DWSD revenue bonds have all sunk to junk-level underlying ratings.
Standard & Poor's rates the new KWA bonds A-plus.
Moody's Investors Service assigned an initial rating of A2 to the bonds. As with Standard & Poor's, Moody's rating is based on the limited-tax GO credit quality of Genesee County.
"Moody's assessment of Genesee County's ability to absorb the full amount of debt service is a key rating factor given ongoing financial distress within the City of Flint," analysts said in their ratings report on the deal. "The A2 rating also reflects solid security features incorporated into the financing and underlying water supply contracts including provisions for monthly capital set asides and a debt service reserve fund."
A retail order period is set for March 31 with institutional pricing on April 1.
The bonds mature in 30 years and are payable from the contracts as well as the LTGO pledges of Flint and Genesee.
In the investor presentation, the finance team touted the debt's double-barrel pledge and Genesee's step-up provision to cover any shortfall from Flint.
Genesee is responsible for paying roughly 66% of the debt service and Flint 34%, according to bond documents. Their contracts with the KWA include both debt-service payments and a separate annual fixed capital fee.
Proceeds will also finance a debt service reserve account.

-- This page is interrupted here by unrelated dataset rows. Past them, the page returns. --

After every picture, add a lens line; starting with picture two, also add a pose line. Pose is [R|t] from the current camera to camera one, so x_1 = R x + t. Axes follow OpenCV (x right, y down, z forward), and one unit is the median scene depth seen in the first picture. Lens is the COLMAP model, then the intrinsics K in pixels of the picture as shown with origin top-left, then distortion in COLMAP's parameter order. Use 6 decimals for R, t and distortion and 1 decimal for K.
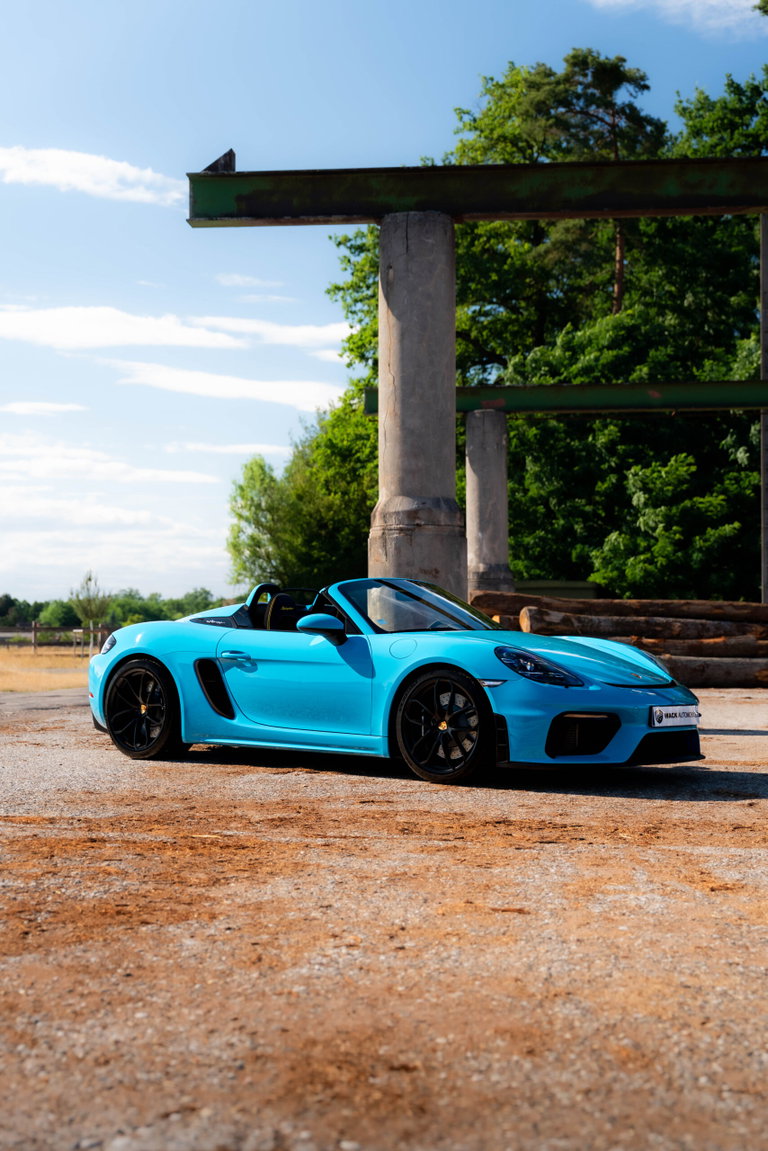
lens RADIAL K [[1564.1, 0, 414.3], [0, 1564.1, 589.5], [0, 0, 1]] dist [0.035359, 0.000000]
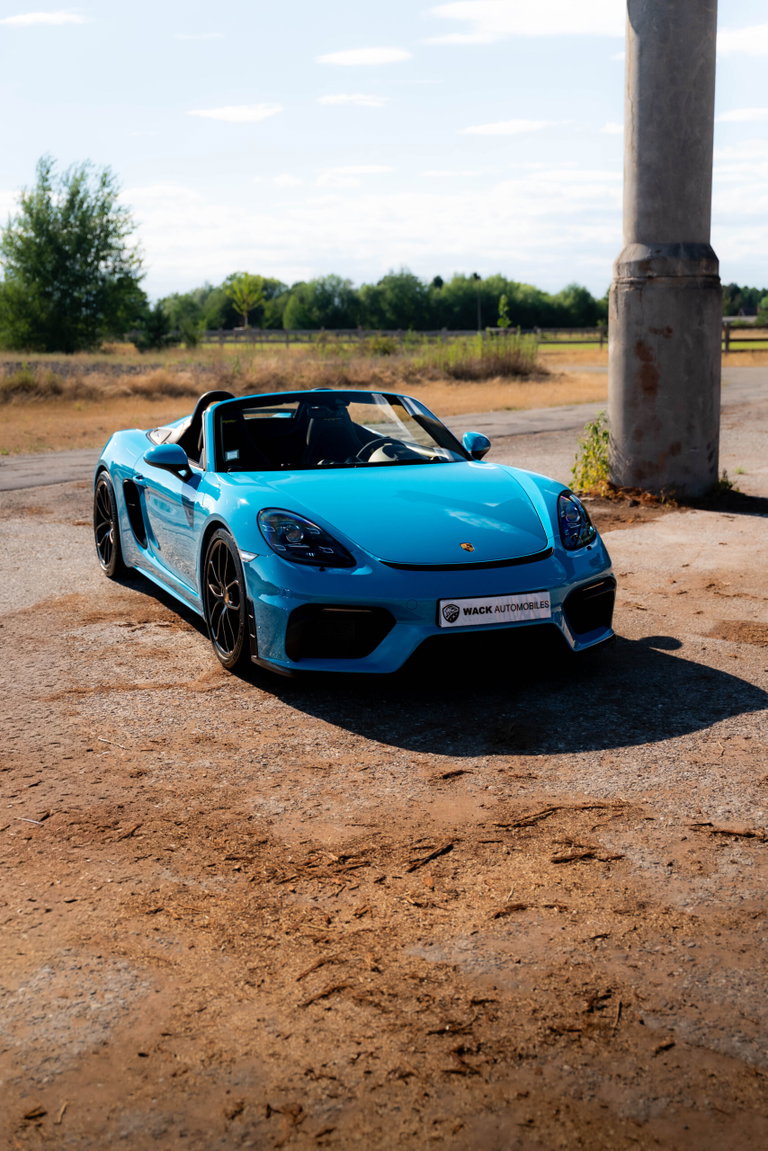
lens RADIAL K [[1333.8, 0, 404.8], [0, 1333.8, 570.8], [0, 0, 1]] dist [0.014316, 0.000000]
pose [[0.886142, 0.071060, -0.457933, 0.351633], [0.027844, 0.978224, 0.205677, -0.056502], [0.462576, -0.195010, 0.864867, 0.375451]]
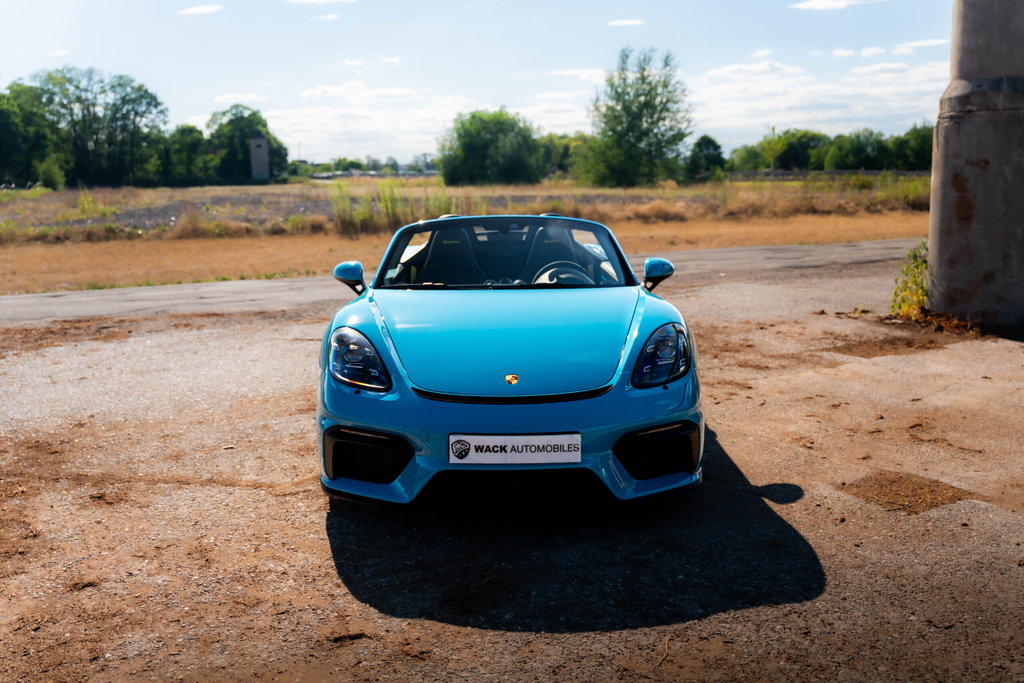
lens RADIAL K [[977.3, 0, 521.5], [0, 977.3, 338.0], [0, 0, 1]] dist [0.007996, 0.000000]
pose [[0.647784, 0.112929, -0.753407, 0.414419], [0.040670, 0.982416, 0.182224, -0.038733], [0.760737, -0.148683, 0.631801, 0.624807]]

The system is expected to ultimately supply raw water for a three-county area consisting of more than 2,232 miles and 500,000 residents, according to bond documents. It will initially provide water only to Flint and Genesee, but additional governments in the area may sign on in the future.
The system features construction of a 63-mile pipe from Lake Huron to Flint, an intake facility, and two pump stations.

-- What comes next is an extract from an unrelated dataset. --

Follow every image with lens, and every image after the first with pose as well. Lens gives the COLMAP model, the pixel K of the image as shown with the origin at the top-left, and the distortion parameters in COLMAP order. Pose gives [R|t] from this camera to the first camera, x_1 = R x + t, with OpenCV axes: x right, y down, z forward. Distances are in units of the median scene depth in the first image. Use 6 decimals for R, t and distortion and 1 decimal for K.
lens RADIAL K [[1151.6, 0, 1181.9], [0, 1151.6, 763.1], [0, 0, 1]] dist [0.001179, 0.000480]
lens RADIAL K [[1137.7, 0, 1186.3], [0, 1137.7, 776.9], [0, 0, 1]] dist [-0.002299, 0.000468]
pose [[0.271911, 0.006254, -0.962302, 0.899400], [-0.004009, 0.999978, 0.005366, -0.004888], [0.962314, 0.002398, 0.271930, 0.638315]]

Michigan has given the KWA a permit to withdraw 85 million gallons of water a day from Lake Huron, and the permit does not need to be renewed during the life of the bonds.
The KWA expects the pipeline system to be up and running by May 2016. The first debt-service payment is due on May 2017.
The preliminary official statement warns of investor risks that include the ability of Flint and Genesee to charge and collect revenues from the system as well as system completion risk.
The possibility that Flint would file for Chapter 9 is another risk, according to the documents.
"If Flint fails to fulfill its payments obligations under the contract for any reason, including a bankruptcy filing by Flint, Genesee will be required to pay Flint's share of the debt service on the system bonds," the POS says.
"While this provides protection for the issuer, such payments could cause significant financial strain on the general fund of Genesee and the net revenues of the Genesee System, potentially limiting the extent of this protection."
Bond payments are expected to average $23 million annually, assuming an interest rate of 5% on the $220 million of bonds and 5.25% on the $80 million of debt, according to bond documents.
JPMorgan is the senior manager on the deal, and Wells Fargo Securities and Stifel, Nicolaus & Co., Inc. are the co-seniors. Stauder, Barch & Associates Inc. is the financial advisor and Miller, Canfield, Paddock and Stone PLC is bond counsel.